This post will give a brief guide on how to paint your garage floor.
If your floor is stained with oil, grease, and rust, you can easily give it new lease of life with a coat of concrete floor paint.
Concrete floor paints are available in both solvent-based (Polyurethane) and water-based (Alkyd and Acrylic) forms, both paint types are formulated to resist stains and resist wear, the polyurethane floor paints tend to provide much better wear restiance and are usually used in industrial environments such as factories, large industrial units and distribution centers, the acrylic and alkyd variants are less durable, however the Alkyd type is much more durable compared to acrylic and can be used in industrial environments too. Acrylic and alkyd floor paints dry to a satin finish, while polyurethanes tend to be gloss finish.
Water-based concrete floor pains are relatively inexpensive and easy to apply and are the common choice for most people who plan to apply the paint to domestic or low traffic areas. Though garage floor paint is available in a variety of colours, you might want to choose a light colour if you use the garage as a workshop. A light gray, for example, will reflect more light than a darker colour.
As with indoor water-based paints, concrete floor paint is applied with ordinary paintbrushes and rollers; as oppose to two-part epoxy floor paints, which require more expensive applications techniques. Paints that are made specifically for use on concrete floors should provide adequate slip resistance without additional additives. Water-based paints are more popular for domestic use as they can clean up with soap and water; whereas solvent-based paints require solvents (White Spirits) for clean up.
Preparation Is Key
Painting a concrete garage floor may require more detailed preparation than most indoor painting, as it is very important to clean the concrete thoroughly and repair any damage before you paint. Oil and grease stains will interfere with the paint's ability to bond with the concrete, and may bleed through the finish.
Whatever type of paint you choose, read the instructions carefully. Pay particular attention to surface preparation and temperature suggestions, our floor paints have a minimum application temperature of 5°C. Most garage floor paint jobs that fail do so because the surface was incorrectly prepared or the surface temperature was too low to allow for a good bond. High humidity can also negatively affect the durability of the paint job.
Cleaning the Garage Floor
Clean the garage floor using a broom and vacuum to thoroughly clean debris from the floor. Remove grease with a degreaser and stiff brush.
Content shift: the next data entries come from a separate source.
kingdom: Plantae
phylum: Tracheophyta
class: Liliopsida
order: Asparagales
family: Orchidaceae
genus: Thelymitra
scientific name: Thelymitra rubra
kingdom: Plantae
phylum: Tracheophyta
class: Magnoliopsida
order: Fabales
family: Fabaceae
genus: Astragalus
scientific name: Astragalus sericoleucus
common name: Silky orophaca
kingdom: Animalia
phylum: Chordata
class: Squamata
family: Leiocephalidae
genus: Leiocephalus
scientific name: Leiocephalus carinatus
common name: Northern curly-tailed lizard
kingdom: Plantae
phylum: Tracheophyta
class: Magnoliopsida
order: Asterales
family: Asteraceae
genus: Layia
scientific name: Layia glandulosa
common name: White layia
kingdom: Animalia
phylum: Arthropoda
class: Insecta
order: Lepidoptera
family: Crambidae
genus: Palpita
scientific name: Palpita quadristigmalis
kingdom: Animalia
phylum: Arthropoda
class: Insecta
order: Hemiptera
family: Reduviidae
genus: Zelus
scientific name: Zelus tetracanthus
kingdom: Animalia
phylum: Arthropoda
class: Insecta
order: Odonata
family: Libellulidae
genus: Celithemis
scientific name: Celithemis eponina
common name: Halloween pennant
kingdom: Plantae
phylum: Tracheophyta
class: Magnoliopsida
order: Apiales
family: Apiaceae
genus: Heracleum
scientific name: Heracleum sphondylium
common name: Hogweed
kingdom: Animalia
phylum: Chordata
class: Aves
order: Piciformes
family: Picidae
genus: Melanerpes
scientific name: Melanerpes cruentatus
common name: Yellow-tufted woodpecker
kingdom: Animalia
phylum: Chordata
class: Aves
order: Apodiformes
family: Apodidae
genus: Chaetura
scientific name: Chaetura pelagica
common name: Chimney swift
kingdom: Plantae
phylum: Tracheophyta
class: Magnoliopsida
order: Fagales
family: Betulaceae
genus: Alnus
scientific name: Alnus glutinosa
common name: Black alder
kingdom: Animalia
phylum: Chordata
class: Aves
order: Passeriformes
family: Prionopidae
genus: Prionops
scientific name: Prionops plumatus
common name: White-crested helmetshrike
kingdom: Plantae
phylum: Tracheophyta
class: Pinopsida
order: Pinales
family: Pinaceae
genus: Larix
Rinse the degreaser and allow the floor to dry. Heavy stains may require a pressure washer.
Etch or Acid Wash the Garage Floor.
Garage floor paint adheres best if the surface of the concrete has a slightly roughened texture—like that of fine sandpaper. Garage floors that have been troweled to a smooth surface will need to be roughened to create a suitable texture for painting. This can be done with an etching product or muriatic acid (always follow the manufacturer’s instructions carefully). You may need to etch or wash the surface twice to achieve the proper texture. Rinse the concrete thoroughly to remove any traces of chemicals, and allow it to dry completely before moving on to painting.
Alternatively, it is also possible to etch a smooth concrete surface by using a power grinder or sander rather than using chemicals. This is also a necessary step if you are painting over old paint. Make sure to vacuum and damp-mop the sanded surface thoroughly to remove dust before painting it.
Applying Garage Floor Paint
Before Thinning applying the first coat, work out whether you need to apply a primer/sealer first.
You will normally need to apply this if the floor hasn't been painted before or if the floor has bare concrete exposed.
Floor primers and sealers are used to ensure the paint fully adheres to the concrete, minimising any chance of peeling or flaking, which occured when the paint doesn't fully bond with the concrete. The primer/sealer soaks deeper into the concrete, acting as an anchor for the floor paint to adhere to.
After you've applied 1 coat of the floor primer/sealer and you've allowed it to fully dry, you can move on to the floor paint.
It is best to use a paintbrush as brushing works better than a roller for working the paint into the surface, however, if it's a large area, medium pile rollers will work great too. Thoroughly brush on a complete but thin coat of paint, then allow it to dry thoroughly.
The second coat of paint can be applied full strength, we still recommend applying this in a roller out coat to ensure the paint dries hard and quick, apply using either a brush or a roller. In some instances, a third coat might be necessary, especially if the concrete is heavily textured. Clean up tools with soap and water.
Water-based floor paint dries to the touch in a matter of hours, but it is best to let it dry at least a full day before walking on it.